§ ABOUT THIS EXERCISE: Please show every line in the items below that contains the string "Informationen". Letter case must match.

§ DATA EXTRACT:
----

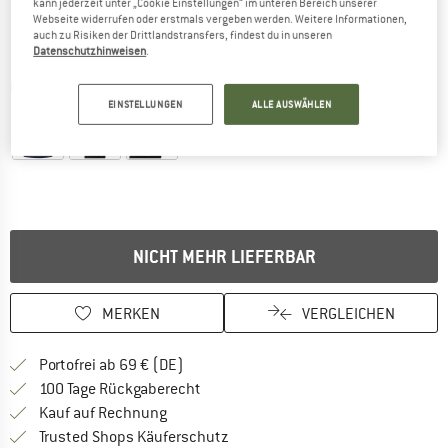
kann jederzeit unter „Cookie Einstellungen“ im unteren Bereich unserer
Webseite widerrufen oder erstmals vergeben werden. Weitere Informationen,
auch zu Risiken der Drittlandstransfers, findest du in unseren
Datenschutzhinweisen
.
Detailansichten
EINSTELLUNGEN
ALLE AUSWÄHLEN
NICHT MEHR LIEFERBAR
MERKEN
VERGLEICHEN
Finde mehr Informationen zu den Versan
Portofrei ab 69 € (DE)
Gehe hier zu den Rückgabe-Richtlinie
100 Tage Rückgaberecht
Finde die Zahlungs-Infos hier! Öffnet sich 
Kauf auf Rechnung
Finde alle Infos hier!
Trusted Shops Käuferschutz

----

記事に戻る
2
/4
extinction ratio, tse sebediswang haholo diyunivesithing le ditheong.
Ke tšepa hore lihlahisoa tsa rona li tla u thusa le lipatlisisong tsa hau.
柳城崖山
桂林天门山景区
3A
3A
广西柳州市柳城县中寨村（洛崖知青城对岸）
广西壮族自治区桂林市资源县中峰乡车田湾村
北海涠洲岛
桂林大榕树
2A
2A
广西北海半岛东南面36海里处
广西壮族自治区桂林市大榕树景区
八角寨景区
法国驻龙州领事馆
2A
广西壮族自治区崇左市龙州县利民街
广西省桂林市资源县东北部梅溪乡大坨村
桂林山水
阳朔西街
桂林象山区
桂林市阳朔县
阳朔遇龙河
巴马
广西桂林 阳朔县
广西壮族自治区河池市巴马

----

§ YOUR RESPONSE:
Webseite widerrufen oder erstmals vergeben werden. Weitere Informationen,
Finde mehr Informationen zu den Versan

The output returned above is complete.